— OPDRACHTEN —
1 > Vervang in de tekst over lo-fi "authenticiteit" door "echtheid" en geef het gedeelte van "Eén van de sleutelwoorden" tot en met "en amateuristisch klinkt." opnieuw weer.
2 > Zet de tekst over lo-fi voort vanaf het punt waar hij ophoudt.

— PAGINATEKST —
__________________________________________________

Eén van de sleutelwoorden in de studie van populaire muziek is ongetwijfeld authenticiteit. Van Madonna tot Tom Waits en van Robbie Williams tot The Strokes is de noodzaak om linksom of rechtsom de authenticiteit van de artiest en zijn werk te bevestigen cruciaal in de relatie tussen popmuzikanten en hun publiek. Ik heb in dat kader de laatste tijd het één en ander geschreven over het fenomeen ‘lo-fi’: een genre dat sinds de jaren ‘80 een positie heeft verworven in undergroundkringen. Eigenlijk is het niet echt een genre, eerder een esthetisch fenomeen: een type geluid of liever gezegd een manier van opname. Lo-fi artiesten gebruiken met opzet eenvoudige, vaak minderwaardige opnametechnieken, waardoor hun muziek slecht, rommelig en amateuristisch klinkt.

__________________________________________________

— AANGELEVERD MATERIAAL —
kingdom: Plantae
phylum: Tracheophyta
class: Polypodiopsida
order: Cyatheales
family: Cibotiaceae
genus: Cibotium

__________________________________________________

— EINDRESULTATEN —
1 >
Eén van de sleutelwoorden in de studie van populaire muziek is ongetwijfeld echtheid. Van Madonna tot Tom Waits en van Robbie Williams tot The Strokes is de noodzaak om linksom of rechtsom de echtheid van de artiest en zijn werk te bevestigen cruciaal in de relatie tussen popmuzikanten en hun publiek. Ik heb in dat kader de laatste tijd het één en ander geschreven over het fenomeen ‘lo-fi’: een genre dat sinds de jaren ‘80 een positie heeft verworven in undergroundkringen. Eigenlijk is het niet echt een genre, eerder een esthetisch fenomeen: een type geluid of liever gezegd een manier van opname. Lo-fi artiesten gebruiken met opzet eenvoudige, vaak minderwaardige opnametechnieken, waardoor hun muziek slecht, rommelig en amateuristisch klinkt.

2 >
In eerste instantie kwamen lo-fi opnames voornamelijk voort uit gebrek aan geld en mogelijkheden om professioneel, ‘hi-fi,’ op te nemen; het fenomeen is echter pas echt interessant op het moment dat geld geen, of een veel kleinere, rol gaat spelen, zoals bij artiesten die hun muziek lo-fi blijven opnemen en uitbrengen, zelfs nadat ze de (financiële) mogelijkheid krijgen betere opnames te maken. Tegenwoordig zijn (digitale) opnametechnologieën steeds minder duur en is het mogelijk om met een relatief kleine investering tamelijk professioneel klinkende opnames te maken. Dat betekent dat lo-fi bijna altijd een bewuste keuze is en onderdeel van het artistieke product – onderdeel van de muziek. De luisteraar moet niet door het gekraak of de slechte opname ‘heen luisteren,’ om het ‘eigenlijke’ liedje te horen, maar de ‘slechte’ opname is integraal onderdeel van de muziek. Het is er niet voor niets. Luister bijvoorbeeld eens naar de eerste platen van Devendra Banhart of CocoRosie, naar de inmiddels ter ziele gegane Canadese band The Unicorns of naar ‘The Headphone Masterpiece’ van Cody Chesnutt en je hoort dat de krakkemikkige opname bijdraagt aan de ziel van de muziek.
Dergelijke keuzes in productie zijn niet triviaal. De gemiddelde muziekliefhebber heeft er ongetwijfeld een stevige mening over als er productioneel iets schort aan een nummer of album (‘te gladjes,’ ‘te zacht,’ ‘te weinig drum’ etc.), maar van de complexiteit en het doorslaggevende belang van muziekproductie voor het muzikale eindresultaat zijn relatief weinig mensen zich bewust. De keuze om lo-fi op te nemen zegt iets fundamenteels over de muzikanten, het genre, de luisteraars, de beleving en impact van de muziek en het is overduidelijke een strategie om (de suggestie van) authenticiteit te creëren en te benadrukken.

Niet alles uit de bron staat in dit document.